Sindacati, categorie e ordini professionali uniscono le forze L’obiettivo è di dare impulso all’attuazione del referendum

PESCARA. E’ stata presentata ieri mattina, nella sala Camplone della Camera di Commercio, la Nuova Pescara, un’associazione, espressione del Forum dell’economia e dello sviluppo che contempla tutte le associazioni di categoria, dei consumatori, le sigle sindacali e gli ordini professionali del territorio, per l’attuazione del referendum sulla Nuova Pescara.
«Non più solo Grande», come afferma Marco Camplone, delegato per Confindustria Chieti-Pescara e coordinatore dell’iniziativa, «ma soprattutto Nuova: due aggettivi che non devono spaventare ma che devono invitare la politica, gli enti e le istituzioni ad attuare ciò che i cittadini, ben il 64 per cento del totale, hanno espresso di volere nel referendum del 2014».
Sono passati ben tre anni da allora - recita un comunicato - e sul tavolo della Regione ci sono tre proposte di legge al vaglio del consiglio ma, come hanno ribadito tutti i presenti, i tempi sono ormai maturi per dare origine a quella che sarebbe la 19esima città più grande di Italia, con oltre 190mila abitanti. Attorno alla Nuova Pescara c’è un’area metropolitana con oltre 300mila abitanti, con una densità di abitanti per chilometro quadrato superiore a Milano e Roma.
Era presente alla riunione del Forum anche Sergio Caputi, il nuovo rettore dell’università Chieti-Pescara, che ha sottolineato la necessità di rendere ancora più attrattivo il nostro territorio. Nonostante la qualità del suo polo universitario e l’ospitalità offerta, viene infatti registrato un calo di iscritti, a danno di tutto il comparto economico delle città: «Gli studenti», ha sottolineato Caputi per ribadire la necessità di ridare appeal al territorio, «vengono per studiare ma affittano case, mangiano e fanno shopping generando entrate per 365 giorni l’anno».

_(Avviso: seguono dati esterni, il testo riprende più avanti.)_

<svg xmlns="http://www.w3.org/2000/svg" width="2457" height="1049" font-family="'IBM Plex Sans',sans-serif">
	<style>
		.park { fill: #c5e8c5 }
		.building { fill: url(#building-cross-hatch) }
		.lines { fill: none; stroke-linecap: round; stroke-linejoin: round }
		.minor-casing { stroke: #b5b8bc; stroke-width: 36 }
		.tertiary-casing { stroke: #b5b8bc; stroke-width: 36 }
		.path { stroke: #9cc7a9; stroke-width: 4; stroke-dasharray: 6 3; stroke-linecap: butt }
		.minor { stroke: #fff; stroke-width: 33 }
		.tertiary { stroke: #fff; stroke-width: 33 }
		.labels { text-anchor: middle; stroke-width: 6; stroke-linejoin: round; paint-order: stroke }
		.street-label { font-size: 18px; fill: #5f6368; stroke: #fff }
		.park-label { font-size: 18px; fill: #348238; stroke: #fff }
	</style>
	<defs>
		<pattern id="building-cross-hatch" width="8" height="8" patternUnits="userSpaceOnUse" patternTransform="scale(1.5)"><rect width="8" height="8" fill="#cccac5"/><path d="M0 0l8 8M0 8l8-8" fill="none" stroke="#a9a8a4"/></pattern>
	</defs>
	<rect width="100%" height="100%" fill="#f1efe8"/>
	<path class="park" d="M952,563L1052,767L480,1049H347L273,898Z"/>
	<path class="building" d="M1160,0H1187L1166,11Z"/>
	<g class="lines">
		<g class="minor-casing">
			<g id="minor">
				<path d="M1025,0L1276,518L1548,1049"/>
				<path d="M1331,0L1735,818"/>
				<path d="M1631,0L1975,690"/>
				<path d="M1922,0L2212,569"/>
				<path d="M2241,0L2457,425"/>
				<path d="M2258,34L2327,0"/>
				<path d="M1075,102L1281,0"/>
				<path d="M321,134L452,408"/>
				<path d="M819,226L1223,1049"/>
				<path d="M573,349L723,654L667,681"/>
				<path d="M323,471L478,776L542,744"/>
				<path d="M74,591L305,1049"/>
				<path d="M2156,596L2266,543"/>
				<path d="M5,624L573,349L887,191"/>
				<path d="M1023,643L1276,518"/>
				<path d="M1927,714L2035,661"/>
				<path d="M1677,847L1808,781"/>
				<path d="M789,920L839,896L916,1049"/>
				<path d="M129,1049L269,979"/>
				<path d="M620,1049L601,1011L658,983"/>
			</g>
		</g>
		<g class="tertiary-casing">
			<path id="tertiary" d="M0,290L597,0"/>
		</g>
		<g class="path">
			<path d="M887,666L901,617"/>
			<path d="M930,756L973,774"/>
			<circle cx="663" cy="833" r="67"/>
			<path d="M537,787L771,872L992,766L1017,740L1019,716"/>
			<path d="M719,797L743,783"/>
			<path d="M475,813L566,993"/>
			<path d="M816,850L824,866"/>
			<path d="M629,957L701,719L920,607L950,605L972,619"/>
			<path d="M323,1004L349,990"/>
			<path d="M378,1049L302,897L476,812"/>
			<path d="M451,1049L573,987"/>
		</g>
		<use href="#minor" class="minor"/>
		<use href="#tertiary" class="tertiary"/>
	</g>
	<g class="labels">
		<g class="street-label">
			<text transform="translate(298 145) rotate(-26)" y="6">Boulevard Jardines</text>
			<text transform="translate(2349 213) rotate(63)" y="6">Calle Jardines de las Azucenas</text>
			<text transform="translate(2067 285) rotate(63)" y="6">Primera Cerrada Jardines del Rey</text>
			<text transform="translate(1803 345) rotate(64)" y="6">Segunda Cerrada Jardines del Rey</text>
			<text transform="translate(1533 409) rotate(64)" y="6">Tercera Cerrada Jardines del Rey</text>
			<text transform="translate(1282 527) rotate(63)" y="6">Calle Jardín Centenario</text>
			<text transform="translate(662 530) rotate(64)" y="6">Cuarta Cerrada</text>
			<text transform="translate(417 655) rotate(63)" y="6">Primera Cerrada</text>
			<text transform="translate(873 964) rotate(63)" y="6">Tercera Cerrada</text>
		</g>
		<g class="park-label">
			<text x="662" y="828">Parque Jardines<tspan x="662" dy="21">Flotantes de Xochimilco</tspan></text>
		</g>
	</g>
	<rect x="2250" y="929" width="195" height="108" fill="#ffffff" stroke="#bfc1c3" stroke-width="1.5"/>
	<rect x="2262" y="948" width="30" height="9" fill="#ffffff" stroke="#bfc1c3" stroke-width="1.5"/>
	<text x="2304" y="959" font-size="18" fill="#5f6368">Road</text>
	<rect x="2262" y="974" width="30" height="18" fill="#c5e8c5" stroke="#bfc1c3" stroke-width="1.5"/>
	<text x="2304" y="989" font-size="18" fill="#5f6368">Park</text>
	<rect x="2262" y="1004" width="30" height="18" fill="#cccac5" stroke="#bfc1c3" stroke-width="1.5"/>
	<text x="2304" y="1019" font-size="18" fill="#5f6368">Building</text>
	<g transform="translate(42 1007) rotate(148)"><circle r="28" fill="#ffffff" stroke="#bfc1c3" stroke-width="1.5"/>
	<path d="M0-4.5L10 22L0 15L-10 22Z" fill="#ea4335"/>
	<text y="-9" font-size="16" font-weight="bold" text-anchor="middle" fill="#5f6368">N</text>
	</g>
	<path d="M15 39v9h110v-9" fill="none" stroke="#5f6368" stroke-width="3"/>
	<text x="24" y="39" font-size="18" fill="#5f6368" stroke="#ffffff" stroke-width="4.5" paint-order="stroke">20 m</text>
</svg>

Di seguito, l’elenco (non definitivo) di istituzioni, associazioni, sigle sindacali e ordini professionali costituenti il Comitato e presenti ieri all’incontro: Cna, Uil, Adiconsum Abruzzo, Fondazione Pescara Abruzzo, Ugl, Confartigianato, Confcommercio. E ancora: Confesercenti, Coldiretti, Confindustria, Cia (Confederazione italiana agricoltori), università d’Annunzio Chieti-Pescara, Consulta delle professioni della Camera di commercio di Pescara e Codacons Abruzzo.